Le matérialisme chrétien. De quoi s'agit-il ?
Jorge Pinheiro
Le matérialisme chrétien d'aujourd'hui, au début du XXIe siècle, met en corrélation les compréhensions et les concepts des écritures judéo-chrétiennes, les expériences libératrices du christianisme révolutionnaire de la fin du Moyen-Âge et les théologies apparues au lendemain de la Seconde Guerre mondiale, qui ont dialogué avec les pensées socialistes, marxistes ou non.
Historiquement, le christianisme et le matérialisme ont été positionnés dans des camps antagonistes. Du côté chrétien en raison des lectures des textes judéo-chrétiens définies sur la base des dogmes des institutions, et du côté matérialiste en raison de la négation de l'existence de réalités dites non matérielles, si fondamentales pour les églises chrétiennes traditionnelles.

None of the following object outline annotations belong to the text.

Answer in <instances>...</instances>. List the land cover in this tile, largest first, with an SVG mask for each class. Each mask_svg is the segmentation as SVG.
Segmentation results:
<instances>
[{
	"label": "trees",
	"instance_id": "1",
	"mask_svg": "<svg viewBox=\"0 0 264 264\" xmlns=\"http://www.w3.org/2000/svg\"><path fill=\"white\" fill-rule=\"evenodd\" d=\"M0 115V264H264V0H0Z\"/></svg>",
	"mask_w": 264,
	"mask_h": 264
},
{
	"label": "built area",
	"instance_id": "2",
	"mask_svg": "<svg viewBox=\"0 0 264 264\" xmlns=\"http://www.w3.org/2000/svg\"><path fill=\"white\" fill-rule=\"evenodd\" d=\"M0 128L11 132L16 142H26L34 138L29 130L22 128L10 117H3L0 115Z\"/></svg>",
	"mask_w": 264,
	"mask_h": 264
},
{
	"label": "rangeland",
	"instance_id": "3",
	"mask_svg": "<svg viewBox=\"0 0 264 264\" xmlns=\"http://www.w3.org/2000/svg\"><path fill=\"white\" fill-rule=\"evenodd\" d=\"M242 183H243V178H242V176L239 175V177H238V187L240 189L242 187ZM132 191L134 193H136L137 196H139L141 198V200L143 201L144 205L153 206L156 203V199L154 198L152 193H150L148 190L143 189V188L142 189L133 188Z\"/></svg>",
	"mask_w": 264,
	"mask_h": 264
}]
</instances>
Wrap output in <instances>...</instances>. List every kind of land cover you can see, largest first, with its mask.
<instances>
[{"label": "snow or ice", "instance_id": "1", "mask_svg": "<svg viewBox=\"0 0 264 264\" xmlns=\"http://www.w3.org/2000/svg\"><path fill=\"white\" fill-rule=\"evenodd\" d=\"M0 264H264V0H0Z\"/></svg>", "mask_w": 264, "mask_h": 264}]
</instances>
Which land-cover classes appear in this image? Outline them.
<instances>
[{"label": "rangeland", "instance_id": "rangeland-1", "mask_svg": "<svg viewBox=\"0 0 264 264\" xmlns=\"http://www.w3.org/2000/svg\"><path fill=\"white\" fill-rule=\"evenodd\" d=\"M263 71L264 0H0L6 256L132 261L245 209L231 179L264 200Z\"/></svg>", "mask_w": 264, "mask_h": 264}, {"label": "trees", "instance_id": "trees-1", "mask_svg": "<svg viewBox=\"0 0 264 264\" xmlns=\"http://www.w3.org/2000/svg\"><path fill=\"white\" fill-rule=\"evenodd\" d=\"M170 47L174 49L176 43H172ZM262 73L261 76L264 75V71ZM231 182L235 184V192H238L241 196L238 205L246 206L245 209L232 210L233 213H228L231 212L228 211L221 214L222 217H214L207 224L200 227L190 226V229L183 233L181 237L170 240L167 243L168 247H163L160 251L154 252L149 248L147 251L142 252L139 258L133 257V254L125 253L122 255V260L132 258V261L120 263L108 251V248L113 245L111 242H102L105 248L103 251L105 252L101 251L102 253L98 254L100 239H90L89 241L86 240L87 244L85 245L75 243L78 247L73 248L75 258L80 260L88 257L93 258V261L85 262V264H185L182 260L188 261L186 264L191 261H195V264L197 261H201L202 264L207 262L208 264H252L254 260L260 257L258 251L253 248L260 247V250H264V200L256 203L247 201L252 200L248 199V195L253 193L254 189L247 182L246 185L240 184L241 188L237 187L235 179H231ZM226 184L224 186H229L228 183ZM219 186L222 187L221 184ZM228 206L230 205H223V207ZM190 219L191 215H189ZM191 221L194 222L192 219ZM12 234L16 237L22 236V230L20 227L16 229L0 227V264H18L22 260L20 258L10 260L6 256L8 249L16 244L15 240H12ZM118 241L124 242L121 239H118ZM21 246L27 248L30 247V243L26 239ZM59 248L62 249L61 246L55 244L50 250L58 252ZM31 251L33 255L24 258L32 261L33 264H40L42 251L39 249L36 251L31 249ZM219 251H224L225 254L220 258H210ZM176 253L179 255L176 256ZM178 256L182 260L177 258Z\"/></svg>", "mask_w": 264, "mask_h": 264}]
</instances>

Malgré ces affrontements, on considère aujourd'hui que les deux camps n'ont pas toujours été ou ne sont pas en opposition.
C'est dans les écrits de Josémaria Escriva, un penseur catholique espagnol, que le concept a été présenté pour la première fois d'une manière très spécifique. Pour lui, toutes les réalités temporelles ont un pouvoir sanctifiant et les chrétiens peuvent trouver Dieu dans les choses les plus matérielles de la vie quotidienne.
Penseur de la tradition catholique la plus conservatrice, ce fondateur de l'Opus Dei a critiqué ceux qui présentent le mode de vie chrétien comme quelque chose d'exclusivement spirituel, propre à des personnes extraordinaires qui se tiennent à l'écart des choses méprisables de ce monde. Et il affirmait que le christianisme qui professe la résurrection de toute chair conduit à un matérialisme chrétien légitime.
Ces idées ont été reprises par le pape Jean-Paul II, qui a déclaré qu'il n'y a rien qui échappe à l'amour du Christ et que, dans la rigueur théologique, on ne peut pas dire qu'il y a des choses bonnes et nobles, ou leur contraire, qui sont exclusivement profanes. Pour Jean-Paul II, l'Église catholique serait aujourd'hui consciente de servir une rédemption qui concerne tous les aspects de l'existence humaine, une conscience préparée par un développement spirituel et intellectuel progressif. Et pour lui, le message d'Escriva a beaucoup contribué à cette prise de conscience.
Mais au-delà des propos d'Escriva, on peut dire que le matérialisme a toujours été présent dans les courants chrétiens, et qu'il s'est renforcé grâce aux nouvelles lectures théologiques construites au XXe siècle. Cela a rendu possible un dialogue croissant avec les pensées existentialistes, marxistes et néo-marxistes qui ont remis en question la modernité tardive.
Aujourd'hui, nous pouvons dire que le matérialisme chrétien critique l'individualisme, la société de consommation et le mondialisme excluant, en proposant des lectures qui reviennent aux rêves égalitaires des christianismes libertaires de certaines églises du premier siècle et des mouvements révolutionnaires de la fin du Moyen-Âge.